_DOCUMENT EXCERPT_
------------------------

# Orks vs strong independent characters



## hockeydude16 (Apr 22, 2009)

so recently played my friend who plays Black templars. I was expecting to beat him handly, but i ended up in a draw. my main concern was that he had some character that could jump around killing my nobs and eating my boys squads like it was candy. i thought i tried everything.... lootas, cc attacks Nob bikers, but he just tore through everything thing, i couldnt do anything because he had a 2+/4+inv save and only costing 90ish points. Any help would be awesome! thank you.
(i think the guy was called an emporers champion maybe?)


----------



## Weirdboyz (Apr 12, 2009)

You want pain, try going toe-to-toe with Abaddon in CC when he rolls 6 for his bonus attacks. The word you are looking for is Agony.

Anyway, I have a buddy who likes playing the sadistic special characters or decked out standrad characters in his CSM army. I have found that the AP2 pie plate from a Big Mek w/ SAG is effective at dropping them. As are mountains of lead from anything with a gun. Generally, try to knock a wound or three off of those tough CC monsters before you get the boyz stuck in. Otherwise, the pain you feel will be fairly intense.


----------



## Lord_Murdock (Jul 16, 2008)

Ya, emperor's champions are annoying. Just remember that that 4+ invulnerable save will fail 50% of the time, and he is only T4. A squad of boyz and a PK nob should do the trick, as long as most of the PK attacks hit.


----------



## Galahad (Dec 21, 2006)

You need old Zogwort
he's specially designed to fuck over enemy special characters


----------



## morfangdakka (Dec 31, 2006)

Emperor's Chimps aren't that bad once you figure them out. Shooting them to pieces works great. THe other thing is that he has to challenge the best opponent. Place your warboss in his path now if you can get the boss in on the charge even better. THe Emp. champ will probably score two hits on the boss but the boss can unleash all of his attacks with a pk right back eliminating him as a threat.


----------



## LukeValantine (Dec 2, 2008)

Orks having problems killing independent charterers impossible they have some of the best melee fighters in the galaxy.


----------



## Weirdboyz (Apr 12, 2009)

I haven't tried using Old Zogwort yet. I contemplated using it against my CSM buddy who always fields that bast**d Abaddon. I just know that Zog would be targeted by every single round and template available to my buddy the second I said "Can turn your dude into a squig..."

And it isn't that Ork's can't kill IC's. It is how many bodies it sometimes takes that is bad.


----------



## Galahad (Dec 21, 2006)

Then clearly you just need more bodies ;-)


----------



## Gunstar (Feb 25, 2009)

more bodies ftw!


----------



## Tim/Steve (Jan 25, 2009)

------------------------

_RECORD EXTRACTS_
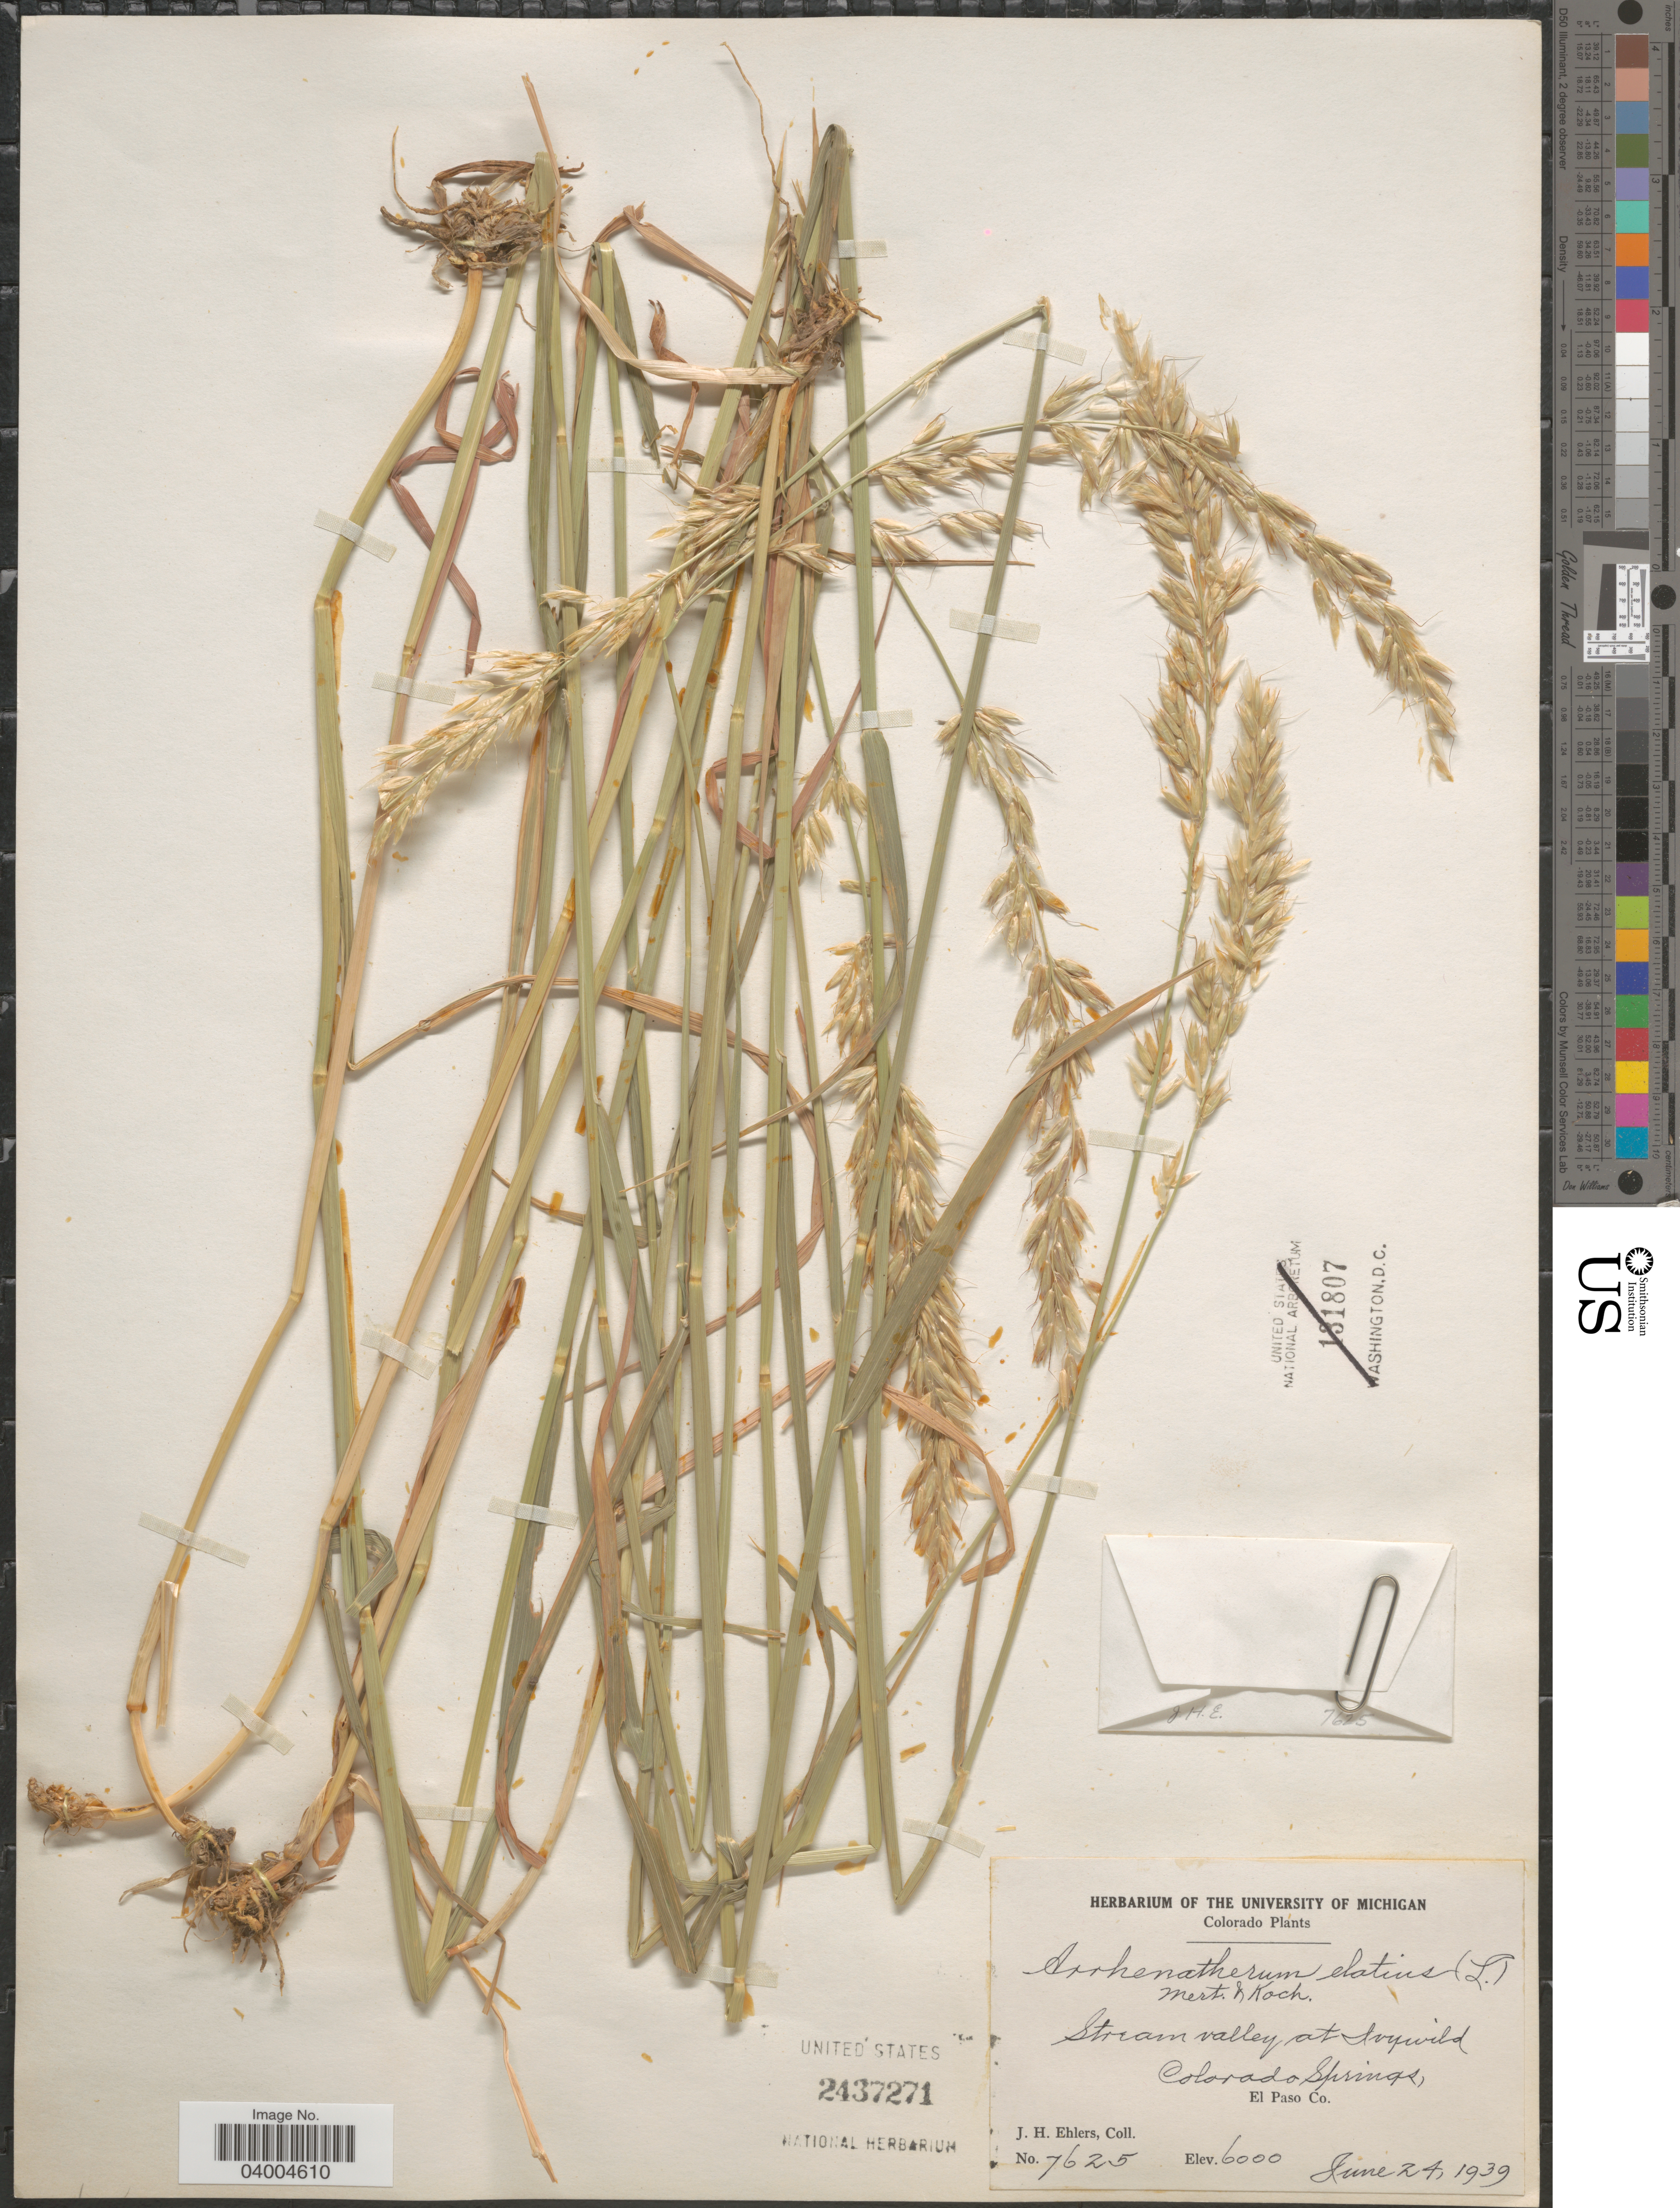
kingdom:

------------------------

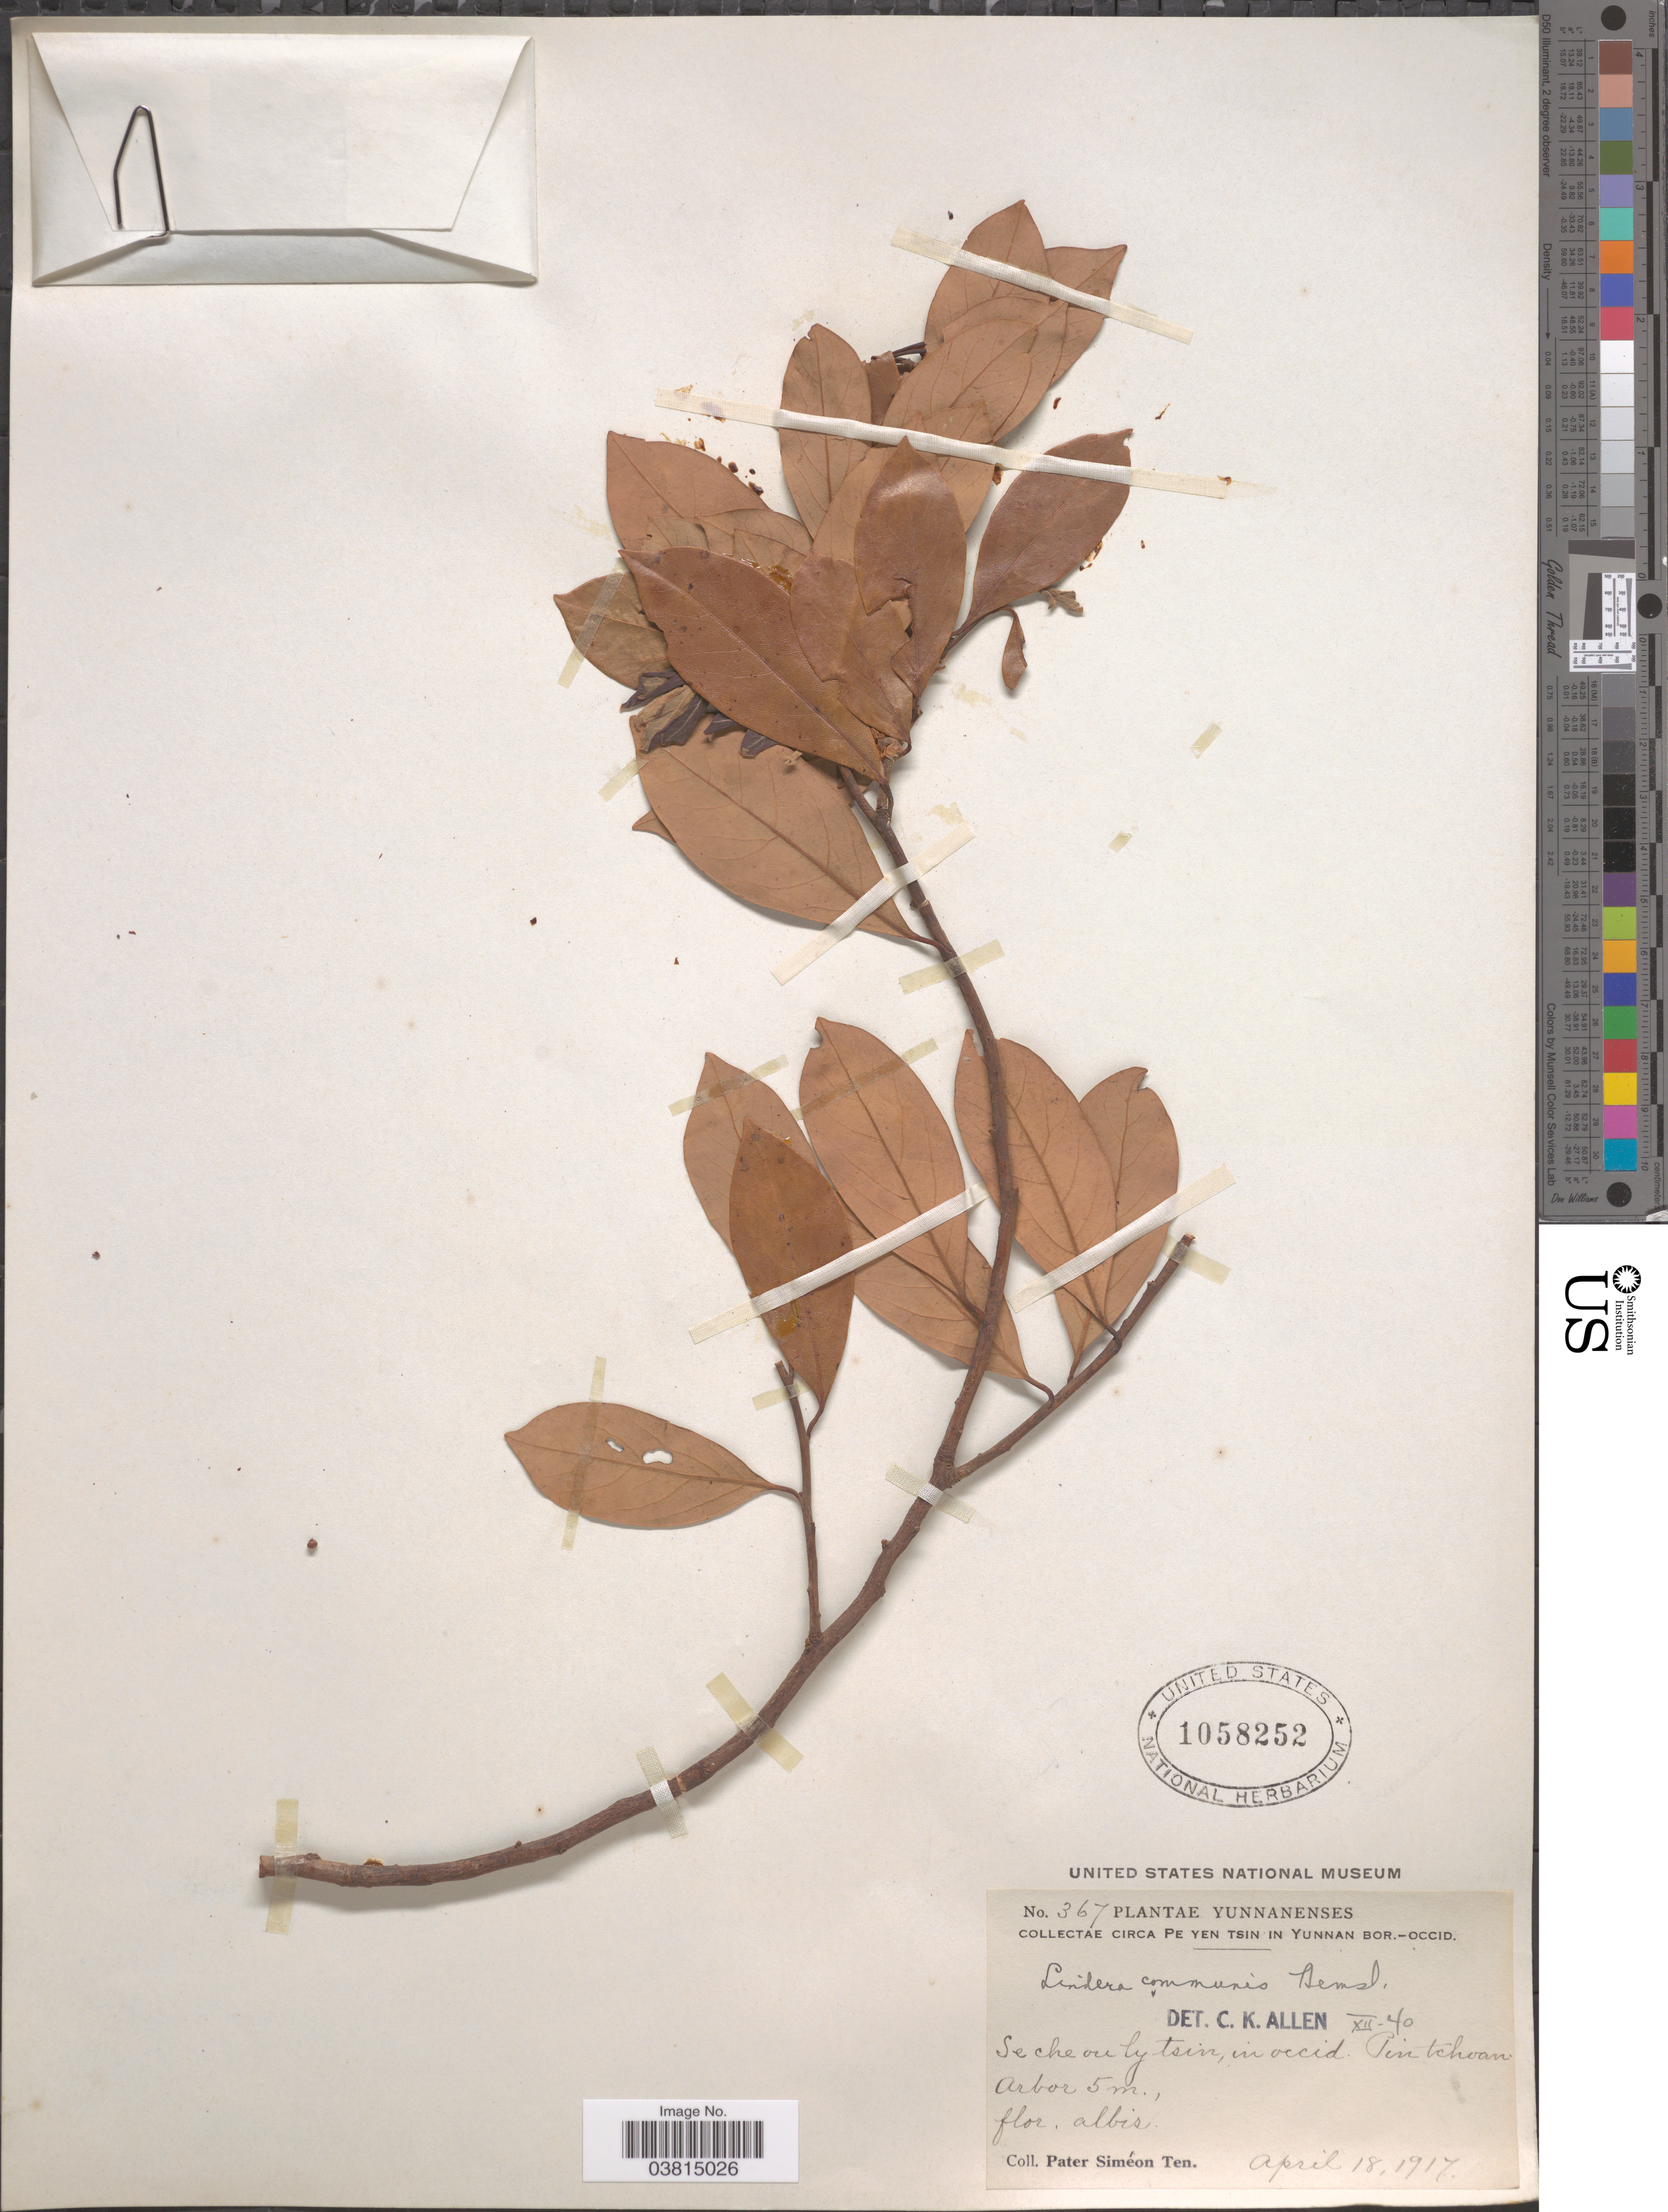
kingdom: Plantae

------------------------

_GIVEN EXERCISE 1_
From the forum thread about Orks against independent characters, list the username of every poster whose message contains text, naming each one once.
_GIVEN EXERCISE 2_
Answer these questions from the forum thread about Orks against independent characters:
(a) What saves does the opening post say the troublesome character had?
(b) What toughness does Lord_Murdock give for the emperor's champion?
(c) What does Weirdboyz name as effective at dropping his buddy's special characters, besides mountains of lead?
_GIVEN EXERCISE 3_
Take the forum thread about Orks against independent characters further by writing the post that follows the final header.

_EXERCISE RESPONSE 1_
hockeydude16, Weirdboyz, Lord_Murdock, Galahad, morfangdakka, LukeValantine, Gunstar

_EXERCISE RESPONSE 2_
(a) A 2+ save and a 4+ invulnerable save.
(b) T4.
(c) The AP2 pie plate from a Big Mek with a SAG.

_EXERCISE RESPONSE 3_
Orks have just about the strongest of the non-broken characters... chaos just has some wrong guys in there. Vs people with eternal warrior or Adamantine watsit you might struggle but most guys will be dead in 1 turn- with 4A you have something like a 45% chance of mushing them. With a normal Nob with PK you have a 60% chance of killing any T4 character with a 4+inv in the first turn... not bad for a normal champion.

Turning an enemy into a squig is just something that you've gotta do... personally its my aim to 'eat' Marneas, Pedro and Celestine with my Red Terror but squigging them sounds like a noble goal for orks.


----------



## Weirdboyz (Apr 12, 2009)

Galahad said:


> Then clearly you just need more bodies ;-)


I have tons of bodies! And they are all green!


----------



## Inquisitor Einar (Mar 6, 2009)

30 boys with a powaklaw ought to hurt somebody, no matter WHAT Universe you come from.

Otherwise, just get a biker squad with the works.


----------



## hockeydude16 (Apr 22, 2009)

morfangdakka said:


> . Place your warboss in his path now if you can get the boss in on the charge even better.


he runs 2 guys right next to each other that do they same thing. He has at least 6 power weapon attacks before i can even attack meaning i'm dead.


----------



## Creon (Mar 5, 2009)

Nobs. Nobs with Cybork bodies.

Burnas. Burnas with Cybork Bodies.


----------



## hockeydude16 (Apr 22, 2009)

acually that is a good idea. i really dont know why i havent given my warboss a cybork upgrade thanks


----------



## Crimzzen (Jul 9, 2008)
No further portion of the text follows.